Components (memory folder + 2 scripts):

memory/ — plain markdown files. The whole database. (No DB, no embeddings. Files.)
- todo.md — open tasks, verbatim, until done.
- done.md — completed tasks (so it doesn’t redo them).
- tone.md — hand-set voice. Stable. You write this once.
tick.sh (hot loop — one tick) — does exactly:
1. cat memory/todo.md memory/tone.md into a prompt.
2. Invoke PI (the harness) with that prompt + the skill set, told to: scan Slack/GitHub for new tasks (dedup vs todo+done before adding) and now-completable ones; do/assign ONE; move anything the world confirms finished from todo.md to done.md.
3. Exit. The process dies. No state held between ticks; the world + the two files are the only state.
clock — the perpetual scheduler. v1 = the dumbest thing that re-fires:
txt
```
while true; do ./tick.sh >> clock.log 2>&1; sleep 60; done
```
(Upgrade to launchd/cron once the tick works. Don’t start there.)
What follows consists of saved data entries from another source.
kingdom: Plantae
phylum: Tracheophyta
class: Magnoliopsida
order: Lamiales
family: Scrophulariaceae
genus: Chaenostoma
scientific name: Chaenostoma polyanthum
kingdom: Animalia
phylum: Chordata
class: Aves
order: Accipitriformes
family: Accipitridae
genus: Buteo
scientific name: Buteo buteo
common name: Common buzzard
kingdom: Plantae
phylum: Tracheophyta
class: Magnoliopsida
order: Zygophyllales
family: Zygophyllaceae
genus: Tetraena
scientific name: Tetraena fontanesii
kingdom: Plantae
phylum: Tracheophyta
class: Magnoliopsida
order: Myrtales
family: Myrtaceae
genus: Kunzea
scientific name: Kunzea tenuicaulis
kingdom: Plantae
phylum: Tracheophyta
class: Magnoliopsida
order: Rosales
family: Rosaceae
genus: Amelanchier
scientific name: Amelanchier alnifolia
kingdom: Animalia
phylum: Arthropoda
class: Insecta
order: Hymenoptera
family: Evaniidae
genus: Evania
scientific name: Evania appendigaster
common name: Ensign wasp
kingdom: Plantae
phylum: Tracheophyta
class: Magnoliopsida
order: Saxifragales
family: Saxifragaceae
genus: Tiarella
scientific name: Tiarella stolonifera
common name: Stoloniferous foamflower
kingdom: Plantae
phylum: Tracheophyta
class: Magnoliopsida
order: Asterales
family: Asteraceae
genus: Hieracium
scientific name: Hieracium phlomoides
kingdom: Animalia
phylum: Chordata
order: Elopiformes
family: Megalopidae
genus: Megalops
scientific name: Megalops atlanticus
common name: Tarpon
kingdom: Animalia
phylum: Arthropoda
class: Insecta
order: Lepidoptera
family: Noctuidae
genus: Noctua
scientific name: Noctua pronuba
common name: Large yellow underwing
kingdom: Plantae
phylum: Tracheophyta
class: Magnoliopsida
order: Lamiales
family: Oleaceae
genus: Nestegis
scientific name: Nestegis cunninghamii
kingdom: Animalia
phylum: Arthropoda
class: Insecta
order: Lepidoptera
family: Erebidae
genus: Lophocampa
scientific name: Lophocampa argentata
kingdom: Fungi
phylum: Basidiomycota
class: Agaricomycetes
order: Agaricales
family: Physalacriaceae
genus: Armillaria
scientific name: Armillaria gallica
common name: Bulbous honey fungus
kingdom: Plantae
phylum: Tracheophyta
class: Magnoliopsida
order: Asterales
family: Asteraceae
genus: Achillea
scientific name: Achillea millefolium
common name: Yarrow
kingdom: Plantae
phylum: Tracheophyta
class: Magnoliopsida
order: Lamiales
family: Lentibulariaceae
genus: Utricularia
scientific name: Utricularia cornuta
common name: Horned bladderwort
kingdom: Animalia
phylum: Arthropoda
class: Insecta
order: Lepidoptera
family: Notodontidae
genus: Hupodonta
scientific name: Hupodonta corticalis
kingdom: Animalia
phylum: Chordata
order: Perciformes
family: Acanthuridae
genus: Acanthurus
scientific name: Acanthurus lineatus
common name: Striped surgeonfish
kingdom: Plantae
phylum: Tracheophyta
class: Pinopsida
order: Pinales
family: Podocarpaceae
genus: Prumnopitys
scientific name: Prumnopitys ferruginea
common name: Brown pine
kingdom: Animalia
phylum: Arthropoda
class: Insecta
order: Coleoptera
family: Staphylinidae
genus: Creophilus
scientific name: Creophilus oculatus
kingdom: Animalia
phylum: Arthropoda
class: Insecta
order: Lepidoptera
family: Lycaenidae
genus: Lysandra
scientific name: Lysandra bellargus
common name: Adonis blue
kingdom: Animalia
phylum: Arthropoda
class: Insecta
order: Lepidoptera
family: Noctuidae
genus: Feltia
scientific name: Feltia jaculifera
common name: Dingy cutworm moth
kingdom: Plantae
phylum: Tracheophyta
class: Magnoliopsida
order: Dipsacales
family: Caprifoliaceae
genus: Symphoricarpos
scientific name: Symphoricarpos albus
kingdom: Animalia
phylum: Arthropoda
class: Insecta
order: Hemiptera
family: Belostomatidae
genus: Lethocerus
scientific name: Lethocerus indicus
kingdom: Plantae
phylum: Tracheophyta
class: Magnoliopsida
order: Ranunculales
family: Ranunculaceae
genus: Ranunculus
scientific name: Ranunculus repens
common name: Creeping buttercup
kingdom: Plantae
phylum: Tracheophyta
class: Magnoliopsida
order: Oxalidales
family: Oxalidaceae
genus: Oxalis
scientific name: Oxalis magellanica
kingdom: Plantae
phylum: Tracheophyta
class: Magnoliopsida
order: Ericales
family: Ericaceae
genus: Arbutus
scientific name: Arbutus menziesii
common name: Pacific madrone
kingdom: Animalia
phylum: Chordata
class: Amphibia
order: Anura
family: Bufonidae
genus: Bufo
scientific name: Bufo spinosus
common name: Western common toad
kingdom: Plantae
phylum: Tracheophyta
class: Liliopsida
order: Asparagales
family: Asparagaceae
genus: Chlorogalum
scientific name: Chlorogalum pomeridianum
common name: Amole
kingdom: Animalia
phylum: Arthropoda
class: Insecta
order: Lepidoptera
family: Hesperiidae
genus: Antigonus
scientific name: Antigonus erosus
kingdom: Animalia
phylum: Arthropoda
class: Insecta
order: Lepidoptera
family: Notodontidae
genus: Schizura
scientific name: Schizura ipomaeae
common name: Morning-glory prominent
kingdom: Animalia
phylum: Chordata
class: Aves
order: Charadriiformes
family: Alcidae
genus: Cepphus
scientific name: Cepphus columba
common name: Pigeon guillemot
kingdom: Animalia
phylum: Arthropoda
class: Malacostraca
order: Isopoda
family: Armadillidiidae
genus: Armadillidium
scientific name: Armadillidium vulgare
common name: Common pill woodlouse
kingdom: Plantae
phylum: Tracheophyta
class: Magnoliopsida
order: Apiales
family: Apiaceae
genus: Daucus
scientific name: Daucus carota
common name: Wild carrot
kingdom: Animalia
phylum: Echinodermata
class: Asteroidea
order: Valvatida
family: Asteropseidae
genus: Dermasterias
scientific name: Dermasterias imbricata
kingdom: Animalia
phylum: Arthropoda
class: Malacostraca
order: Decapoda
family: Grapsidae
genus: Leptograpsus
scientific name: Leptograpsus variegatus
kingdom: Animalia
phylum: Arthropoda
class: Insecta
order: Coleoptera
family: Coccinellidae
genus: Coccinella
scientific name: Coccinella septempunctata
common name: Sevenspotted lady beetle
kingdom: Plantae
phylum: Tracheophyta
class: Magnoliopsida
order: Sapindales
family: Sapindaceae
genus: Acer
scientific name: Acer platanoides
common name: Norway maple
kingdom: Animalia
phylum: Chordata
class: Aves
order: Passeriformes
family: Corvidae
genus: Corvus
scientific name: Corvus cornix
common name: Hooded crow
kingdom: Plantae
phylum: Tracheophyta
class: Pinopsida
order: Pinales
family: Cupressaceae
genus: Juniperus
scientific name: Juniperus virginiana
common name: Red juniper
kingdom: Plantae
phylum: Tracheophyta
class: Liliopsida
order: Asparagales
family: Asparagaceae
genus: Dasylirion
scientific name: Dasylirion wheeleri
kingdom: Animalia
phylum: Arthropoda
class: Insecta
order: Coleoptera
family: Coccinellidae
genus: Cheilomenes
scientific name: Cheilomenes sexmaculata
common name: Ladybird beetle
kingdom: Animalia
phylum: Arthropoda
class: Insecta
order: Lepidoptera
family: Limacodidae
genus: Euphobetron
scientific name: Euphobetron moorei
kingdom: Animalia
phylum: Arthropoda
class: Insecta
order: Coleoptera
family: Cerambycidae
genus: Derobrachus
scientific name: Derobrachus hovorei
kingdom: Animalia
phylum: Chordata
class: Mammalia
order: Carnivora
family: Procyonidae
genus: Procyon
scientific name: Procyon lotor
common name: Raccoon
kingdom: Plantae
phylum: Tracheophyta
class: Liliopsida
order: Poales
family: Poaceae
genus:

Explicitly NOT in v1: ephemeral worker fan-out, event triggers, token budgets, verification gates, doctrine regeneration, safety on unattended writes. All strict upgrades after one tick runs end-to-end.

Done = the clock runs, ticks fire on the interval, and across ticks todo.md gains real tasks scanned from Slack/GitHub and done.md gains tasks the world confirms finished — all without you touching it. That’s proof of life. Everything else is iteration.